Job - Working line by line, output the entries below exactly as they appear.

- Opening Delimiter -

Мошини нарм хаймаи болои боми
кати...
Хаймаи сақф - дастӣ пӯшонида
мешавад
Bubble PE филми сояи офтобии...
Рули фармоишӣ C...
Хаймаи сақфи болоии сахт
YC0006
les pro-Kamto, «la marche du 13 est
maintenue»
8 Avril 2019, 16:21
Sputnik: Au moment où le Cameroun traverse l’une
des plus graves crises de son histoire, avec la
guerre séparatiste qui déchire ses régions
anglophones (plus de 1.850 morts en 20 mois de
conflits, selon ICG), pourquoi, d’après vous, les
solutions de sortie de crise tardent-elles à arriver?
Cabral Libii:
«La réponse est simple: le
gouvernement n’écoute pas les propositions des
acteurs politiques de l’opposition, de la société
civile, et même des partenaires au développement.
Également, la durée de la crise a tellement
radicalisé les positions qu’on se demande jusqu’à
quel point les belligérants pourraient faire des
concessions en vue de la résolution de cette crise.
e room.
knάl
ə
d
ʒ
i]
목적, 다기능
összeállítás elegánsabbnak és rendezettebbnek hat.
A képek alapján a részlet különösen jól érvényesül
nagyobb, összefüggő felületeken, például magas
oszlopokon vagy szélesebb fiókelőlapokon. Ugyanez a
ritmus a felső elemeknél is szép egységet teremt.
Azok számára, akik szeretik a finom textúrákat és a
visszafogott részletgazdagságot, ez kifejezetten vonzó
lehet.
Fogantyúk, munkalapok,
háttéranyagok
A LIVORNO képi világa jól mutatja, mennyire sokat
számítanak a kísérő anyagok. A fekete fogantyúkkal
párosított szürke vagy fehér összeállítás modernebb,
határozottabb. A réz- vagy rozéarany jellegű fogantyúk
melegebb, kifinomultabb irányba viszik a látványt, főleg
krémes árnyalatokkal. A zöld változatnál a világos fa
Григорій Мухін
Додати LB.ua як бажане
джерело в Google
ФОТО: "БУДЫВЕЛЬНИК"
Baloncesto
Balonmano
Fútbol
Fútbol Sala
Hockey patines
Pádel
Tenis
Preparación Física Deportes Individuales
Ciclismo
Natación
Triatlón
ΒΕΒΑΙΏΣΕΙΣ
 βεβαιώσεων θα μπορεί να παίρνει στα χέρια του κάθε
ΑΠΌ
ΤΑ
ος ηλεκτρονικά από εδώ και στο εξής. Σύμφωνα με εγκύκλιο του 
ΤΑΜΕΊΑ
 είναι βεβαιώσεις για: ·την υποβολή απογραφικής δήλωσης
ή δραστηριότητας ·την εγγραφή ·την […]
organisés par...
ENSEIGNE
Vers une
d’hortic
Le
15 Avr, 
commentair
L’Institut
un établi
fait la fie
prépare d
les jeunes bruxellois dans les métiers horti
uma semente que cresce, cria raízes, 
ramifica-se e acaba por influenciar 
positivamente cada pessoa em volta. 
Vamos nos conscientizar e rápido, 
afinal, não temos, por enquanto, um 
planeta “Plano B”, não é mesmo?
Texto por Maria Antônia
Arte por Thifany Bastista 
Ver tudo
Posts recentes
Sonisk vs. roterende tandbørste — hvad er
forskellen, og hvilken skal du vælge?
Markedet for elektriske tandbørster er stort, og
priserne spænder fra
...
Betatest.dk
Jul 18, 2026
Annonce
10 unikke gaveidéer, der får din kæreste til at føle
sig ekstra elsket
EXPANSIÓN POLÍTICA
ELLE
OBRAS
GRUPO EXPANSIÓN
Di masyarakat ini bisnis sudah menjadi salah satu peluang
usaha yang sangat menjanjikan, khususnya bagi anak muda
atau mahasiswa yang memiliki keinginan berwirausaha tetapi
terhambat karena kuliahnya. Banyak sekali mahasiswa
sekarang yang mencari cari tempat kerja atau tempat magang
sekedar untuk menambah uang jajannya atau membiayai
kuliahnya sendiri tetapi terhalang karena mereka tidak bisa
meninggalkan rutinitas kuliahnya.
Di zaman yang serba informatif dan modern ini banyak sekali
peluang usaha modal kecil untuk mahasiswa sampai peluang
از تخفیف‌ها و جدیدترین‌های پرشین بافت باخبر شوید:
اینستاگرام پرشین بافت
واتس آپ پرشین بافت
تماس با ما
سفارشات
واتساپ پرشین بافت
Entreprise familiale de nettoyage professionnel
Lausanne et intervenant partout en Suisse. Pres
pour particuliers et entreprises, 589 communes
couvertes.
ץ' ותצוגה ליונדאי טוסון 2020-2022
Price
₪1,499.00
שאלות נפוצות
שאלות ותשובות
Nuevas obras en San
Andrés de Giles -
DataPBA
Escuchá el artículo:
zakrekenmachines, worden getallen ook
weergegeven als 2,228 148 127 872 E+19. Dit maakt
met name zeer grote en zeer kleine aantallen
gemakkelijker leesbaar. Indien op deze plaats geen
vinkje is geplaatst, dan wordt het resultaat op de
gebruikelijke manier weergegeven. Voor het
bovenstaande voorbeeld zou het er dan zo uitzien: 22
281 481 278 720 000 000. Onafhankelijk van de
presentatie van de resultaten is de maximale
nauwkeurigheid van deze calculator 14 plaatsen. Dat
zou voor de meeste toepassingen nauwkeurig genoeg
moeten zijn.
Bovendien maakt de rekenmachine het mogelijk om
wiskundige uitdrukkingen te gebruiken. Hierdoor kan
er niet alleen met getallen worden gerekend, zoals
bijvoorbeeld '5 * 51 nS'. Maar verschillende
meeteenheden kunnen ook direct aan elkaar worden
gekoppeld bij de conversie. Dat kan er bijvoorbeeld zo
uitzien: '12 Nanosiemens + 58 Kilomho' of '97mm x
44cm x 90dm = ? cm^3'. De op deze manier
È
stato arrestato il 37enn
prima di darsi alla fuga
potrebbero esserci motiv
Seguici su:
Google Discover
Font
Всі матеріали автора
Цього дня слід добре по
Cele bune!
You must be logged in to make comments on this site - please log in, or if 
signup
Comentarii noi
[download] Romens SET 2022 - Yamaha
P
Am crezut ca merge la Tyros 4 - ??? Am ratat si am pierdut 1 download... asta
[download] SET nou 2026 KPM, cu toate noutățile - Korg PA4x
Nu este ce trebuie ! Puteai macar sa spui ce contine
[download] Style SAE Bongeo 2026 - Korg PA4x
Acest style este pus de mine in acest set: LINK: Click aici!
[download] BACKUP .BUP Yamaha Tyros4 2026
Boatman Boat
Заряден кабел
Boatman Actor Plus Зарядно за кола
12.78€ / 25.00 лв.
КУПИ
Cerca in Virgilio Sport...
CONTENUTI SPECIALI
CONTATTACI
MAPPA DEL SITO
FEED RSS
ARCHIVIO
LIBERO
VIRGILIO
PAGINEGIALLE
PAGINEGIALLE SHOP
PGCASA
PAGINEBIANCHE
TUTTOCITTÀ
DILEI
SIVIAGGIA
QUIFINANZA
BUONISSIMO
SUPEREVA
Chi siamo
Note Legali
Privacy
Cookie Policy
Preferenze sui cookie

- Closing Delimiter -

Answer for this exercise -
Мошини нарм хаймаи болои боми
кати...
Хаймаи сақф - дастӣ пӯшонида
мешавад
Bubble PE филми сояи офтобии...
Рули фармоишӣ C...
Хаймаи сақфи болоии сахт
YC0006
les pro-Kamto, «la marche du 13 est
maintenue»
8 Avril 2019, 16:21
Sputnik: Au moment où le Cameroun traverse l’une
des plus graves crises de son histoire, avec la
guerre séparatiste qui déchire ses régions
anglophones (plus de 1.850 morts en 20 mois de
conflits, selon ICG), pourquoi, d’après vous, les
solutions de sortie de crise tardent-elles à arriver?
Cabral Libii:
«La réponse est simple: le
gouvernement n’écoute pas les propositions des
acteurs politiques de l’opposition, de la société
civile, et même des partenaires au développement.
Également, la durée de la crise a tellement
radicalisé les positions qu’on se demande jusqu’à
quel point les belligérants pourraient faire des
concessions en vue de la résolution de cette crise.
e room.
knάl
ə
d
ʒ
i]
목적, 다기능
összeállítás elegánsabbnak és rendezettebbnek hat.
A képek alapján a részlet különösen jól érvényesül
nagyobb, összefüggő felületeken, például magas
oszlopokon vagy szélesebb fiókelőlapokon. Ugyanez a
ritmus a felső elemeknél is szép egységet teremt.
Azok számára, akik szeretik a finom textúrákat és a
visszafogott részletgazdagságot, ez kifejezetten vonzó
lehet.
Fogantyúk, munkalapok,
háttéranyagok
A LIVORNO képi világa jól mutatja, mennyire sokat
számítanak a kísérő anyagok. A fekete fogantyúkkal
párosított szürke vagy fehér összeállítás modernebb,
határozottabb. A réz- vagy rozéarany jellegű fogantyúk
melegebb, kifinomultabb irányba viszik a látványt, főleg
krémes árnyalatokkal. A zöld változatnál a világos fa
Григорій Мухін
Додати LB.ua як бажане
джерело в Google
ФОТО: "БУДЫВЕЛЬНИК"
Baloncesto
Balonmano
Fútbol
Fútbol Sala
Hockey patines
Pádel
Tenis
Preparación Física Deportes Individuales
Ciclismo
Natación
Triatlón
ΒΕΒΑΙΏΣΕΙΣ
 βεβαιώσεων θα μπορεί να παίρνει στα χέρια του κάθε
ΑΠΌ
ΤΑ
ος ηλεκτρονικά από εδώ και στο εξής. Σύμφωνα με εγκύκλιο του 
ΤΑΜΕΊΑ
 είναι βεβαιώσεις για: ·την υποβολή απογραφικής δήλωσης
ή δραστηριότητας ·την εγγραφή ·την […]
organisés par...
ENSEIGNE
Vers une
d’hortic
Le
15 Avr, 
commentair
L’Institut
un établi
fait la fie
prépare d
les jeunes bruxellois dans les métiers horti
uma semente que cresce, cria raízes, 
ramifica-se e acaba por influenciar 
positivamente cada pessoa em volta. 
Vamos nos conscientizar e rápido, 
afinal, não temos, por enquanto, um 
planeta “Plano B”, não é mesmo?
Texto por Maria Antônia
Arte por Thifany Bastista 
Ver tudo
Posts recentes
Sonisk vs. roterende tandbørste — hvad er
forskellen, og hvilken skal du vælge?
Markedet for elektriske tandbørster er stort, og
priserne spænder fra
...
Betatest.dk
Jul 18, 2026
Annonce
10 unikke gaveidéer, der får din kæreste til at føle
sig ekstra elsket
EXPANSIÓN POLÍTICA
ELLE
OBRAS
GRUPO EXPANSIÓN
Di masyarakat ini bisnis sudah menjadi salah satu peluang
usaha yang sangat menjanjikan, khususnya bagi anak muda
atau mahasiswa yang memiliki keinginan berwirausaha tetapi
terhambat karena kuliahnya. Banyak sekali mahasiswa
sekarang yang mencari cari tempat kerja atau tempat magang
sekedar untuk menambah uang jajannya atau membiayai
kuliahnya sendiri tetapi terhalang karena mereka tidak bisa
meninggalkan rutinitas kuliahnya.
Di zaman yang serba informatif dan modern ini banyak sekali
peluang usaha modal kecil untuk mahasiswa sampai peluang
از تخفیف‌ها و جدیدترین‌های پرشین بافت باخبر شوید:
اینستاگرام پرشین بافت
واتس آپ پرشین بافت
تماس با ما
سفارشات
واتساپ پرشین بافت
Entreprise familiale de nettoyage professionnel
Lausanne et intervenant partout en Suisse. Pres
pour particuliers et entreprises, 589 communes
couvertes.
ץ' ותצוגה ליונדאי טוסון 2020-2022
Price
₪1,499.00
שאלות נפוצות
שאלות ותשובות
Nuevas obras en San
Andrés de Giles -
DataPBA
Escuchá el artículo:
zakrekenmachines, worden getallen ook
weergegeven als 2,228 148 127 872 E+19. Dit maakt
met name zeer grote en zeer kleine aantallen
gemakkelijker leesbaar. Indien op deze plaats geen
vinkje is geplaatst, dan wordt het resultaat op de
gebruikelijke manier weergegeven. Voor het
bovenstaande voorbeeld zou het er dan zo uitzien: 22
281 481 278 720 000 000. Onafhankelijk van de
presentatie van de resultaten is de maximale
nauwkeurigheid van deze calculator 14 plaatsen. Dat
zou voor de meeste toepassingen nauwkeurig genoeg
moeten zijn.
Bovendien maakt de rekenmachine het mogelijk om
wiskundige uitdrukkingen te gebruiken. Hierdoor kan
er niet alleen met getallen worden gerekend, zoals
bijvoorbeeld '5 * 51 nS'. Maar verschillende
meeteenheden kunnen ook direct aan elkaar worden
gekoppeld bij de conversie. Dat kan er bijvoorbeeld zo
uitzien: '12 Nanosiemens + 58 Kilomho' of '97mm x
44cm x 90dm = ? cm^3'. De op deze manier
È
stato arrestato il 37enn
prima di darsi alla fuga
potrebbero esserci motiv
Seguici su:
Google Discover
Font
Всі матеріали автора
Цього дня слід добре по
Cele bune!
You must be logged in to make comments on this site - please log in, or if 
signup
Comentarii noi
[download] Romens SET 2022 - Yamaha
P
Am crezut ca merge la Tyros 4 - ??? Am ratat si am pierdut 1 download... asta
[download] SET nou 2026 KPM, cu toate noutățile - Korg PA4x
Nu este ce trebuie ! Puteai macar sa spui ce contine
[download] Style SAE Bongeo 2026 - Korg PA4x
Acest style este pus de mine in acest set: LINK: Click aici!
[download] BACKUP .BUP Yamaha Tyros4 2026
Boatman Boat
Заряден кабел
Boatman Actor Plus Зарядно за кола
12.78€ / 25.00 лв.
КУПИ
Cerca in Virgilio Sport...
CONTENUTI SPECIALI
CONTATTACI
MAPPA DEL SITO
FEED RSS
ARCHIVIO
LIBERO
VIRGILIO
PAGINEGIALLE
PAGINEGIALLE SHOP
PGCASA
PAGINEBIANCHE
TUTTOCITTÀ
DILEI
SIVIAGGIA
QUIFINANZA
BUONISSIMO
SUPEREVA
Chi siamo
Note Legali
Privacy
Cookie Policy
Preferenze sui cookie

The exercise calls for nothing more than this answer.